In regards to Ufotable's handling of the series, Manga.Tokyo liked his visual appearance, finding it outstanding within the shonen genre, but felt that his struggle with Giyu was harsh, making the main character more likable. Natsuki Hanae's performance as Tanjiro's Japanese voice actor was praised by the reviewer. Nevertheless, the handling of Tanjiro's horror in regards to Nezuko's condition was the subject of praise. The Fandom Post enjoyed Tanjiro's debut in the series due to how Ufotable handled the character's shock upon the tragedy of his family and how he battles Giyu in order to protect his sister. As a result, he sees Tanjiro as a character with potential to be appealing. The same website also enjoyed how skilled Tanjiro became in the manga's tenth volume, making it one of the best reasons to keep following the printed media. The English actor, Zach Aguilar, was also praised for his performance as Tanjiro.

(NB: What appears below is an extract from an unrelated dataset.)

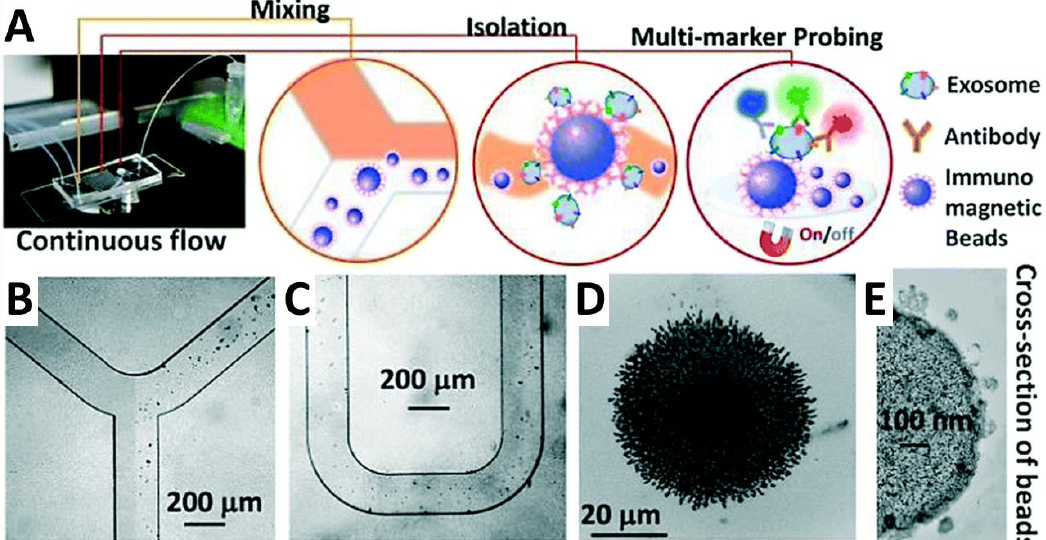
Figure 9. Workflow of the ExoSearch chip developed by Zhao et al. [257]. ( A ) Patient plasma (orange) is mixed with immunomagnetic beads that bind exosomes within the sample. Beads carrying exosomes are then isolated via a magnetized field in which the number of beads isolated was in direct comparison to the sample input and could be quantified. A mixture of fluorescently labeled antibodies is then applied to the isolated beads for multi-color fluorescence imaging. ( B , C ) Bright-field images of the immunomagnetic beads in the microfluidic compartments. ( D ) Aggregated exosome-bound immunomagnetic beads after magnetic separation ( E ) Transmission electron micrograph depicting the cross-section of an exosome-bound immunomagnetic bead. Reprinted under the Creative Commons CC BY-NC3.0 license.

Gadget Tsūshin listed both the breathing techniques suffix and "Ah! The era, the era changed again!" in their 2019 anime buzzwords list. Manga.Tokyo felt Tanjiro's characterization to be unique within the series the writer has seen, citing the scenes where the character cheers himself up and tries to work for his responsibilities. Tanjiro's skills in regards to his breathing was noted to be one of the most surprising events in the anime series by Latin America's IGN. In late 2019, IGN wondered about the possibilities of Tanjiro dying in the manga at the hands of Muzan due to the multiple wounds he suffered in his match against the demon.